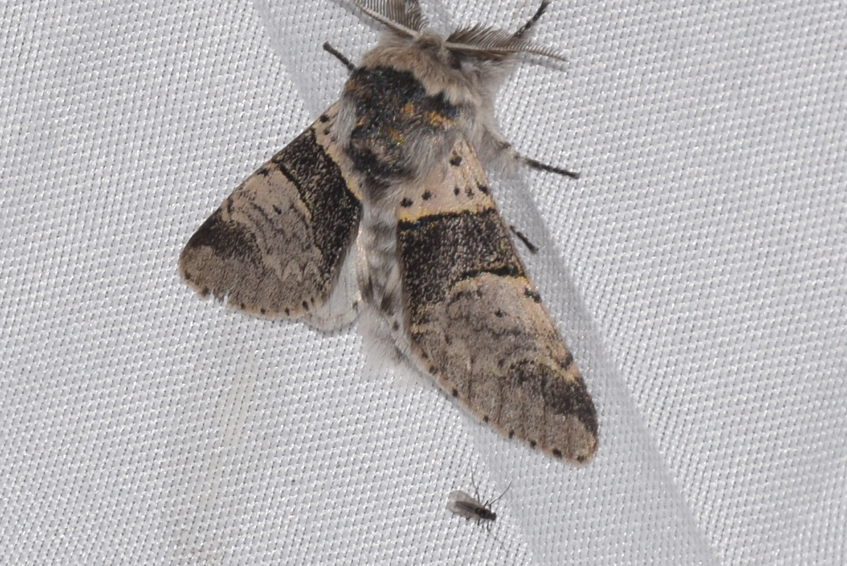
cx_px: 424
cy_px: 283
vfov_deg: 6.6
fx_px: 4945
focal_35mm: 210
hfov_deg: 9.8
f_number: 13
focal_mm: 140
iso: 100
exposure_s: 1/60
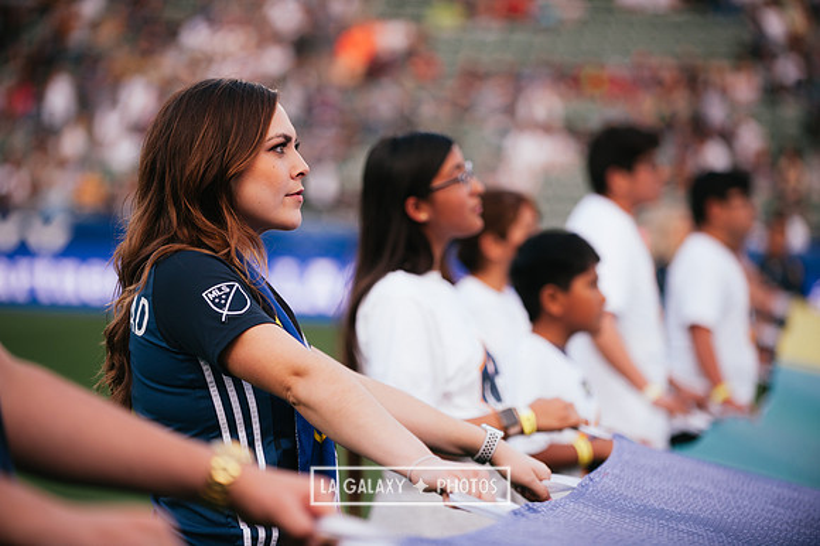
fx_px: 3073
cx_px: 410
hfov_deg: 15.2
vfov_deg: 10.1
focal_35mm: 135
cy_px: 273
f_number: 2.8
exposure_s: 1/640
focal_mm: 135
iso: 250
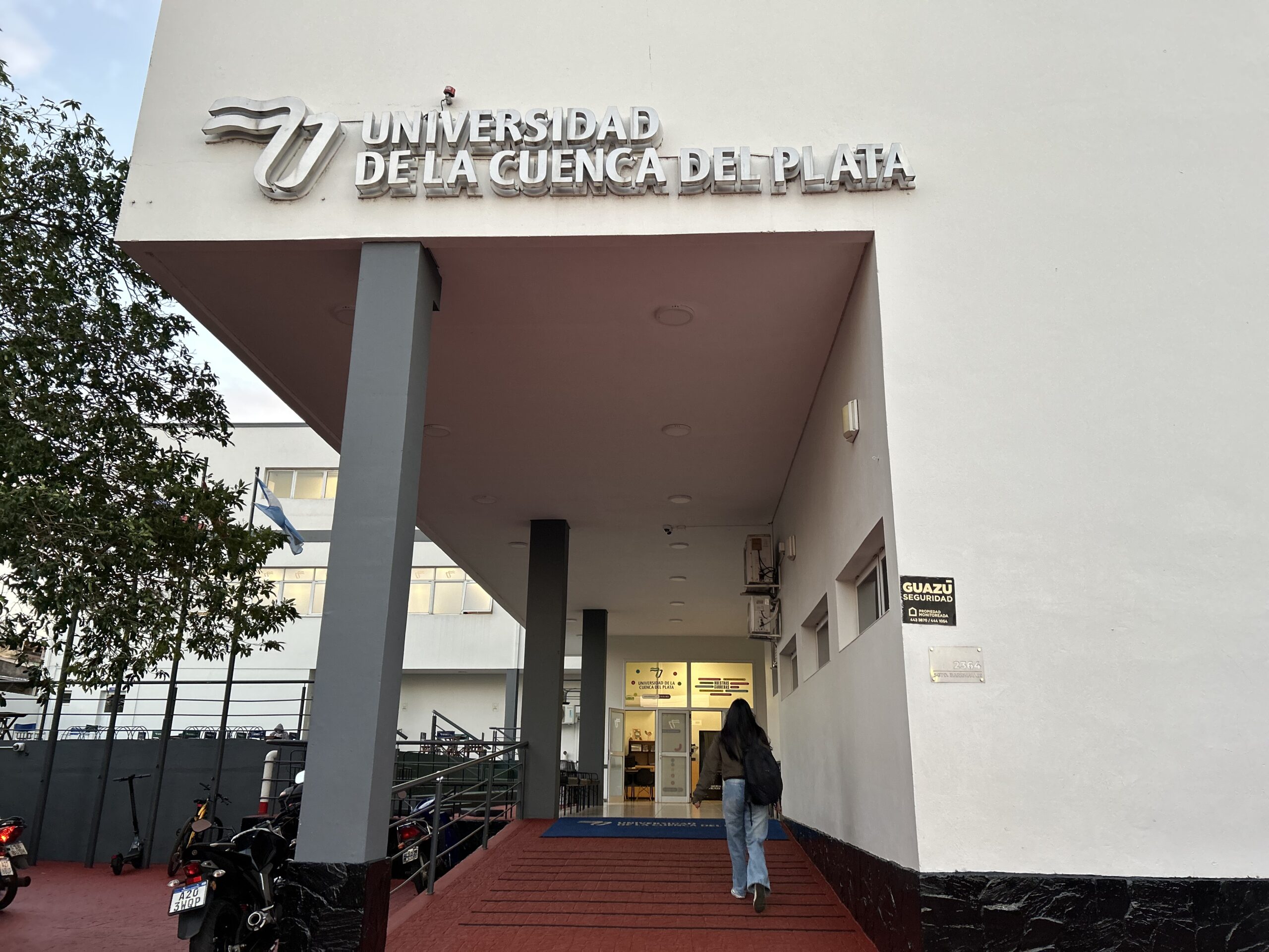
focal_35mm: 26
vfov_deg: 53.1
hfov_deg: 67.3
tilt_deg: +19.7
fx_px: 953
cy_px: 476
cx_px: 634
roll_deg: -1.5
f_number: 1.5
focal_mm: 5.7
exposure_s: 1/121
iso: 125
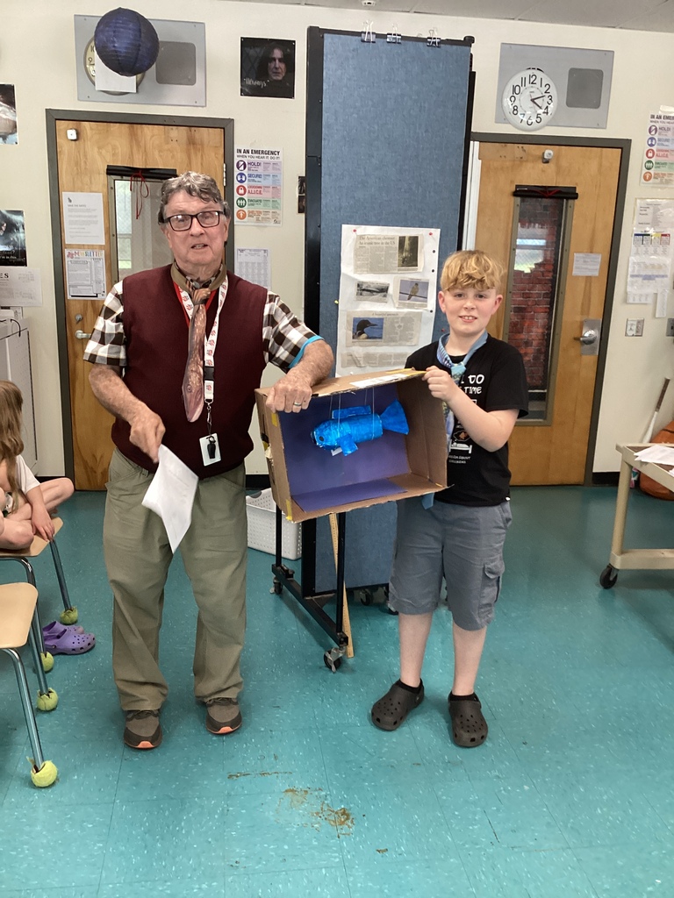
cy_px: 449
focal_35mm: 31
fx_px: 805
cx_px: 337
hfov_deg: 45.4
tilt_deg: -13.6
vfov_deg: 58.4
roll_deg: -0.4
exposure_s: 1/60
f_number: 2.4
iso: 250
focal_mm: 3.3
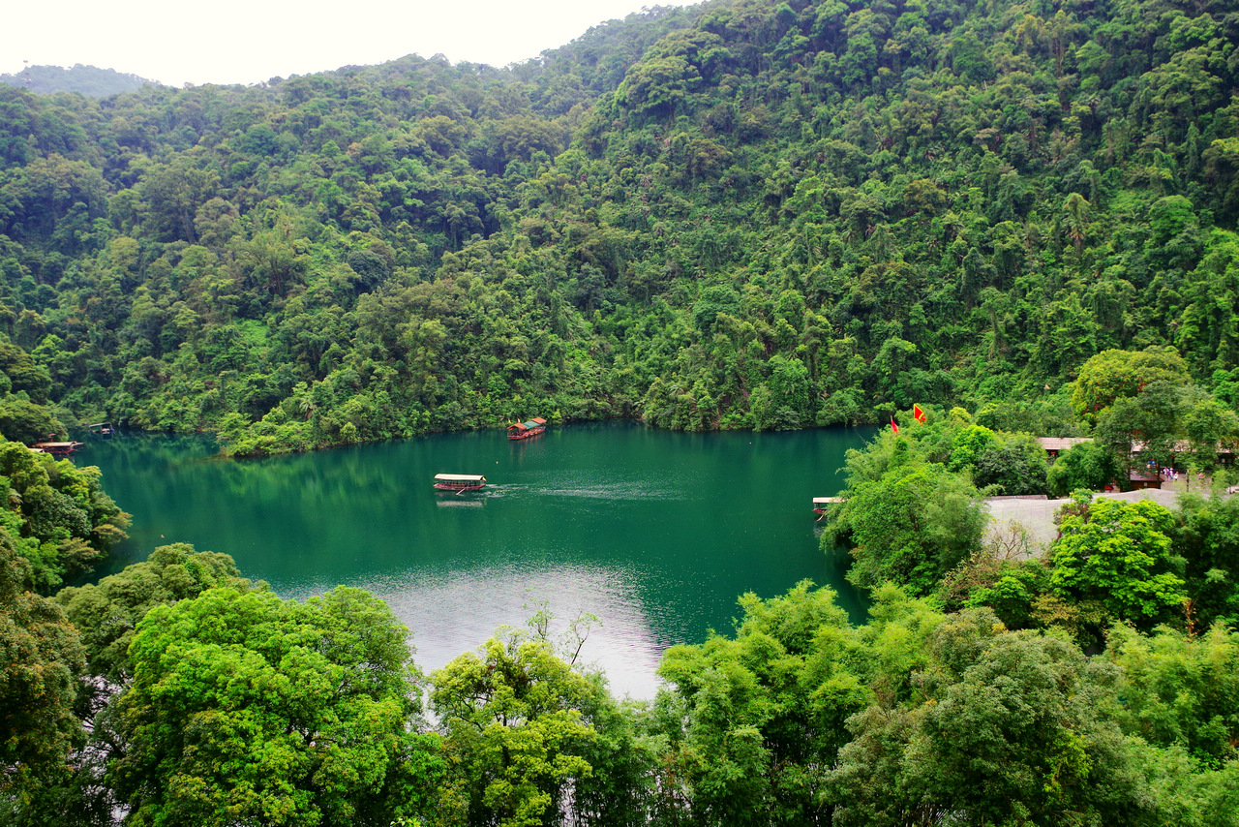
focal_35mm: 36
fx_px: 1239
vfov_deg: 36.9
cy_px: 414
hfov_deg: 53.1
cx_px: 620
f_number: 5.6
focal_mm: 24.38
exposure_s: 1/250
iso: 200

# # #

▸ **WHAT TO DO**: Repeat each record exactly, with the pictures left out.

▸ **RESULT**:
cx_px: 424
cy_px: 283
vfov_deg: 6.6
fx_px: 4945
focal_35mm: 210
hfov_deg: 9.8
f_number: 13
focal_mm: 140
iso: 100
exposure_s: 1/60
fx_px: 3073
cx_px: 410
hfov_deg: 15.2
vfov_deg: 10.1
focal_35mm: 135
cy_px: 273
f_number: 2.8
exposure_s: 1/640
focal_mm: 135
iso: 250
focal_35mm: 26
vfov_deg: 53.1
hfov_deg: 67.3
tilt_deg: +19.7
fx_px: 953
cy_px: 476
cx_px: 634
roll_deg: -1.5
f_number: 1.5
focal_mm: 5.7
exposure_s: 1/121
iso: 125
cy_px: 449
focal_35mm: 31
fx_px: 805
cx_px: 337
hfov_deg: 45.4
tilt_deg: -13.6
vfov_deg: 58.4
roll_deg: -0.4
exposure_s: 1/60
f_number: 2.4
iso: 250
focal_mm: 3.3
focal_35mm: 36
fx_px: 1239
vfov_deg: 36.9
cy_px: 414
hfov_deg: 53.1
cx_px: 620
f_number: 5.6
focal_mm: 24.38
exposure_s: 1/250
iso: 200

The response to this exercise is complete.